*READING PASSAGE*:

- - - - - - -

= ZeuS Panda =

ZeuS Panda, Panda Banker, or Panda is a variant of the original Zeus (Trojan horse) under the banking Trojan category. Its discovery was in 2016 in Brazil around the time of the Olympic Games. The majority of the code is derived from the original Zeus trojan, and maintains the coding to carry out man-in-the-browser, keystroke logging, and form grabbing attacks. ZeuS Panda launches attack campaigns with a variety of exploit kits and loaders by way of drive-by downloads and phishing emails, and also hooking internet search results to infected pages. Stealth capabilities make not only detecting but analyzing the malware difficult.

- - - - - - -

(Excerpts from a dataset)
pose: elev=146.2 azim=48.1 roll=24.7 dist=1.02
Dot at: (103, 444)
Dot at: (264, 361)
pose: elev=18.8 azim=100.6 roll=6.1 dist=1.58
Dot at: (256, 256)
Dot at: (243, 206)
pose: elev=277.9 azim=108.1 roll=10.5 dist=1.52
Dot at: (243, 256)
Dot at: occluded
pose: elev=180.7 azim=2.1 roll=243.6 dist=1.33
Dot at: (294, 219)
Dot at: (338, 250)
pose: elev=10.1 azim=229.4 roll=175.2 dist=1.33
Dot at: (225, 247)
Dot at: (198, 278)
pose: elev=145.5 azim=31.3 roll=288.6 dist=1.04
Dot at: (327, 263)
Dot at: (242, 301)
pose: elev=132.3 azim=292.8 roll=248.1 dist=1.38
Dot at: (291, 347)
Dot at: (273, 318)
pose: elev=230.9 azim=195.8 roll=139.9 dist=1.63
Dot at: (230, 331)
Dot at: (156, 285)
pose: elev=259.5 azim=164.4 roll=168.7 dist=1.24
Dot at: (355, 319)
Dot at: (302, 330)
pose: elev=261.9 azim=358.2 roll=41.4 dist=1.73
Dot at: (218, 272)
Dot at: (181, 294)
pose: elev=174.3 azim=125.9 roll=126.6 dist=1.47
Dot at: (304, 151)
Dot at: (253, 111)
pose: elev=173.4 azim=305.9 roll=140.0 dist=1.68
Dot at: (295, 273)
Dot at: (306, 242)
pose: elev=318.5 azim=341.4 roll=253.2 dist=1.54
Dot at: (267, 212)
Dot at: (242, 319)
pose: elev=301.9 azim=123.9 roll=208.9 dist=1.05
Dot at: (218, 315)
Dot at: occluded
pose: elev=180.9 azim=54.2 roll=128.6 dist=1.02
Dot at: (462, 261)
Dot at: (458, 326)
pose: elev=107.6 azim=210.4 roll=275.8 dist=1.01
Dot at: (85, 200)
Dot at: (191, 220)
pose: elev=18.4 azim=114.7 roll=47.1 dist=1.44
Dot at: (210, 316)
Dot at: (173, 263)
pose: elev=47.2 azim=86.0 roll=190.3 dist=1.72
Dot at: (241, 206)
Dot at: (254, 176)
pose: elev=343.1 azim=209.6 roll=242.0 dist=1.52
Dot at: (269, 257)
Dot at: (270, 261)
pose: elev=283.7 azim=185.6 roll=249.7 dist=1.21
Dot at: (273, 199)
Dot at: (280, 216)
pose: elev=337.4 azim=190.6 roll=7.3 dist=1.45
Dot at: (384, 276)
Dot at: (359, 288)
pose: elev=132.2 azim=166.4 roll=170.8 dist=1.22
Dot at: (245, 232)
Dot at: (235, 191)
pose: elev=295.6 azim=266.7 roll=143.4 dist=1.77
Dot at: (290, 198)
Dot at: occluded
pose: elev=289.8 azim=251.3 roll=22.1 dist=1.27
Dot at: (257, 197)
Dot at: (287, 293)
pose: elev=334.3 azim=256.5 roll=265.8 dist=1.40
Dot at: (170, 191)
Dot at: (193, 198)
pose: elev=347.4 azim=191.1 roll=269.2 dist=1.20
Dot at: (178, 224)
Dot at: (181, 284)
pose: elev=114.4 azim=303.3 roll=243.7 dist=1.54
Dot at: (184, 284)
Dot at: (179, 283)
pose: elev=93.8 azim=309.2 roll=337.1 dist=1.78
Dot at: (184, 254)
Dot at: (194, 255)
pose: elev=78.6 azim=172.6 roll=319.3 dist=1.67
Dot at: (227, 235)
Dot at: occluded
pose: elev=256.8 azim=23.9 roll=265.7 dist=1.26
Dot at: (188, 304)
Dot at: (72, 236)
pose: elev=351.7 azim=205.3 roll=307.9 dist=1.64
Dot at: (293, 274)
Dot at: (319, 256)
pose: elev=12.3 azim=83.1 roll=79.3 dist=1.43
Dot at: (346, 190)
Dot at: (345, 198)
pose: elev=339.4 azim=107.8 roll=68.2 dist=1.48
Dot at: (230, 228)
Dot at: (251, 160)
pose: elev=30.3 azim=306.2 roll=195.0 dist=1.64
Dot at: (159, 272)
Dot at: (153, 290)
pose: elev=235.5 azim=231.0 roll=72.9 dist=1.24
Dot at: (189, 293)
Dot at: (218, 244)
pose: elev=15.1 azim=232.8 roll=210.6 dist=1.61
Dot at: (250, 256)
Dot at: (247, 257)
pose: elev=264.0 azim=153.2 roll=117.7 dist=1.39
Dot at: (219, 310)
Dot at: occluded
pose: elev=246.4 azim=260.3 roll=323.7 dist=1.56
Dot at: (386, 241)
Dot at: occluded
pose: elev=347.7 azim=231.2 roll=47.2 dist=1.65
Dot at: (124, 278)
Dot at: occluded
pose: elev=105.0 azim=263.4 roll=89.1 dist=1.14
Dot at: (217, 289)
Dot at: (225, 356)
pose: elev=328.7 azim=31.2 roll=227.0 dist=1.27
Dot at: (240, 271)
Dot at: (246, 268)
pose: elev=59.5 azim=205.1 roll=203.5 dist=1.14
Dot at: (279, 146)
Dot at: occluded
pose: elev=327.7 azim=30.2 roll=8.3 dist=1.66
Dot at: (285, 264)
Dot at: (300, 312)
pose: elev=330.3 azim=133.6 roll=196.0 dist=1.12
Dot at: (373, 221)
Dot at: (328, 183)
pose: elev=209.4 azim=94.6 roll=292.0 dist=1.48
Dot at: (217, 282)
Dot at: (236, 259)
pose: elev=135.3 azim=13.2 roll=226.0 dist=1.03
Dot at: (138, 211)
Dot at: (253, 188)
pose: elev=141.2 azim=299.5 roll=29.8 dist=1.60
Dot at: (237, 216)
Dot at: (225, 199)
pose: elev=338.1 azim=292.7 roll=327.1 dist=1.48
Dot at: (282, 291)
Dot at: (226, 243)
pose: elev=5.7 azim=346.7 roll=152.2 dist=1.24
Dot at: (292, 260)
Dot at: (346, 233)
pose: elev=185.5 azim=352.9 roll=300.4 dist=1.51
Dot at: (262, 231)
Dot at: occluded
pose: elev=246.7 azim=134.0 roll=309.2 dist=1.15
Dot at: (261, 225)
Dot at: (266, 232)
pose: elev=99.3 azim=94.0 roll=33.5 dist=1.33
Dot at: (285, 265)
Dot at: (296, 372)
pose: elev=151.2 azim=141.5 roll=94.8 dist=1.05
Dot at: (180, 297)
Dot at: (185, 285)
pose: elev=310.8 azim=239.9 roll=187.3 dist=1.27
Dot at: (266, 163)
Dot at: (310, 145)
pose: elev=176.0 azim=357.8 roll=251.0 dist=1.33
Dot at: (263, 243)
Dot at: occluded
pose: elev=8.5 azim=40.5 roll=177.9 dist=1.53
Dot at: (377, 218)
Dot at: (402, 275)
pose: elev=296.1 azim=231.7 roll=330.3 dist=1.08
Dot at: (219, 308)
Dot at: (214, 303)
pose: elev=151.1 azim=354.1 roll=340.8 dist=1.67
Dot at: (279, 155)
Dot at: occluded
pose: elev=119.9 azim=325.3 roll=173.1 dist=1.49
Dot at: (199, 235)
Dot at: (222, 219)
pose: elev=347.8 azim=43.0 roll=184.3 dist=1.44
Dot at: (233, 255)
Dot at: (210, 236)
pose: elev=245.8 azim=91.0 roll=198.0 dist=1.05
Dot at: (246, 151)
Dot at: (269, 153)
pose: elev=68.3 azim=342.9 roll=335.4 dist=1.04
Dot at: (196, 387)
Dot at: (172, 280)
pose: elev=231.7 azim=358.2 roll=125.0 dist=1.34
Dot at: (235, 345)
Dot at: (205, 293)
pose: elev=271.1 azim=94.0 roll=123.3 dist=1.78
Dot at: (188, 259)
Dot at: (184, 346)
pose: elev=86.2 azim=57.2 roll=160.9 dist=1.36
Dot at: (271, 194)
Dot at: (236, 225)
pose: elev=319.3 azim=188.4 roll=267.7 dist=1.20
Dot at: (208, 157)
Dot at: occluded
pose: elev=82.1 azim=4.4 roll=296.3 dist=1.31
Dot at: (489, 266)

- - - - - - -

*USING THE INFORMATION*:
[1] Reproduce the portion of the passage on ZeuS Panda starting with "ZeuS Panda, Panda" and going on through "the malware difficult.".
[2] State whether each statement agrees with the passage on ZeuS Panda, answering yes or no and quoting the deciding words: (a) ZeuS Panda was discovered in Brazil in 2016. (b) The code of ZeuS Panda has no connection to the original Zeus trojan. (c) Its stealth capabilities make the malware easy to analyze.
Rely solely on the passage on ZeuS Panda.

*EXERCISE SOLUTIONS*:
[1]
ZeuS Panda, Panda Banker, or Panda is a variant of the original Zeus (Trojan horse) under the banking Trojan category. Its discovery was in 2016 in Brazil around the time of the Olympic Games. The majority of the code is derived from the original Zeus trojan, and maintains the coding to carry out man-in-the-browser, keystroke logging, and form grabbing attacks. ZeuS Panda launches attack campaigns with a variety of exploit kits and loaders by way of drive-by downloads and phishing emails, and also hooking internet search results to infected pages. Stealth capabilities make not only detecting but analyzing the malware difficult.

[2]
(a) Yes: "Its discovery was in 2016 in Brazil around the time of the Olympic Games."
(b) No: "The majority of the code is derived from the original Zeus trojan"
(c) No: "Stealth capabilities make not only detecting but analyzing the malware difficult."